[Stored dataset items]
────────────────────
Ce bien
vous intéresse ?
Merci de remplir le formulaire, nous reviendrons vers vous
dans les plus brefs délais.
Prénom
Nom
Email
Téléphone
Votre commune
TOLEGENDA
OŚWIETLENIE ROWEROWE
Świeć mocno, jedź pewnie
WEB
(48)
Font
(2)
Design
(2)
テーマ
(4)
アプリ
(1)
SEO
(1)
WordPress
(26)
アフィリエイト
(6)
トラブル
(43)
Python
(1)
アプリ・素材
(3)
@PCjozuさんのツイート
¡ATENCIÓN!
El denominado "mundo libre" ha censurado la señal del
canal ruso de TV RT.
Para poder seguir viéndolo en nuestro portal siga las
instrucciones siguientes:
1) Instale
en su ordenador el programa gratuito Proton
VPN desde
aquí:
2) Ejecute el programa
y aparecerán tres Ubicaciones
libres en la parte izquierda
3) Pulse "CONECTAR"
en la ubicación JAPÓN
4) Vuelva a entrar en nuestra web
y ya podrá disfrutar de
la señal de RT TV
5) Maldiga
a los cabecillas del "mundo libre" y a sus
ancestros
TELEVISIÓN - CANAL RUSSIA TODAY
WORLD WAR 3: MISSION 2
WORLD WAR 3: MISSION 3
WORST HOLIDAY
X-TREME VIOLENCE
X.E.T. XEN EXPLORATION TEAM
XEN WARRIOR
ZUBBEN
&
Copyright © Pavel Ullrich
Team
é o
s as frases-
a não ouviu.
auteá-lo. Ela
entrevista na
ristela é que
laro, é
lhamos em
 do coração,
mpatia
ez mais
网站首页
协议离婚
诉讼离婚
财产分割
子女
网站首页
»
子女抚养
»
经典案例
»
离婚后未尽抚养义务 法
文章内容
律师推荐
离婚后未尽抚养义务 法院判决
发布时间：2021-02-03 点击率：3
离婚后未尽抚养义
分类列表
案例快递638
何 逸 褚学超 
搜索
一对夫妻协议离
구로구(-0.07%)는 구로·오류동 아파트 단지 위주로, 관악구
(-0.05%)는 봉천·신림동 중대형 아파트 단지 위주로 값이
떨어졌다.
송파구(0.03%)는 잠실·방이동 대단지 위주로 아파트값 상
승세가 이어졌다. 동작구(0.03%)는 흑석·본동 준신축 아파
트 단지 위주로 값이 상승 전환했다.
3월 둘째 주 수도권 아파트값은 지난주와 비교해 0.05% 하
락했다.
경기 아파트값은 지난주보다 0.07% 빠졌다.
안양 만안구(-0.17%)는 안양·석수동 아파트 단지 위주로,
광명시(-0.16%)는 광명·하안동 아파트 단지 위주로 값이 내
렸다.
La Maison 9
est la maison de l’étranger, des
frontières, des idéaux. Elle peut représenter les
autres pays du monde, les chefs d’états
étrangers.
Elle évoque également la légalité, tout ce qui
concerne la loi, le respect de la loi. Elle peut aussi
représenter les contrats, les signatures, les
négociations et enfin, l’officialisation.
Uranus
────────────────────
WORK TASK —
Without changing anything, repeat every record above.

OUTPUT —
Ce bien
vous intéresse ?
Merci de remplir le formulaire, nous reviendrons vers vous
dans les plus brefs délais.
Prénom
Nom
Email
Téléphone
Votre commune
TOLEGENDA
OŚWIETLENIE ROWEROWE
Świeć mocno, jedź pewnie
WEB
(48)
Font
(2)
Design
(2)
テーマ
(4)
アプリ
(1)
SEO
(1)
WordPress
(26)
アフィリエイト
(6)
トラブル
(43)
Python
(1)
アプリ・素材
(3)
@PCjozuさんのツイート
¡ATENCIÓN!
El denominado "mundo libre" ha censurado la señal del
canal ruso de TV RT.
Para poder seguir viéndolo en nuestro portal siga las
instrucciones siguientes:
1) Instale
en su ordenador el programa gratuito Proton
VPN desde
aquí:
2) Ejecute el programa
y aparecerán tres Ubicaciones
libres en la parte izquierda
3) Pulse "CONECTAR"
en la ubicación JAPÓN
4) Vuelva a entrar en nuestra web
y ya podrá disfrutar de
la señal de RT TV
5) Maldiga
a los cabecillas del "mundo libre" y a sus
ancestros
TELEVISIÓN - CANAL RUSSIA TODAY
WORLD WAR 3: MISSION 2
WORLD WAR 3: MISSION 3
WORST HOLIDAY
X-TREME VIOLENCE
X.E.T. XEN EXPLORATION TEAM
XEN WARRIOR
ZUBBEN
&
Copyright © Pavel Ullrich
Team
é o
s as frases-
a não ouviu.
auteá-lo. Ela
entrevista na
ristela é que
laro, é
lhamos em
 do coração,
mpatia
ez mais
网站首页
协议离婚
诉讼离婚
财产分割
子女
网站首页
»
子女抚养
»
经典案例
»
离婚后未尽抚养义务 法
文章内容
律师推荐
离婚后未尽抚养义务 法院判决
发布时间：2021-02-03 点击率：3
离婚后未尽抚养义
分类列表
案例快递638
何 逸 褚学超 
搜索
一对夫妻协议离
구로구(-0.07%)는 구로·오류동 아파트 단지 위주로, 관악구
(-0.05%)는 봉천·신림동 중대형 아파트 단지 위주로 값이
떨어졌다.
송파구(0.03%)는 잠실·방이동 대단지 위주로 아파트값 상
승세가 이어졌다. 동작구(0.03%)는 흑석·본동 준신축 아파
트 단지 위주로 값이 상승 전환했다.
3월 둘째 주 수도권 아파트값은 지난주와 비교해 0.05% 하
락했다.
경기 아파트값은 지난주보다 0.07% 빠졌다.
안양 만안구(-0.17%)는 안양·석수동 아파트 단지 위주로,
광명시(-0.16%)는 광명·하안동 아파트 단지 위주로 값이 내
렸다.
La Maison 9
est la maison de l’étranger, des
frontières, des idéaux. Elle peut représenter les
autres pays du monde, les chefs d’états
étrangers.
Elle évoque également la légalité, tout ce qui
concerne la loi, le respect de la loi. Elle peut aussi
représenter les contrats, les signatures, les
négociations et enfin, l’officialisation.
Uranus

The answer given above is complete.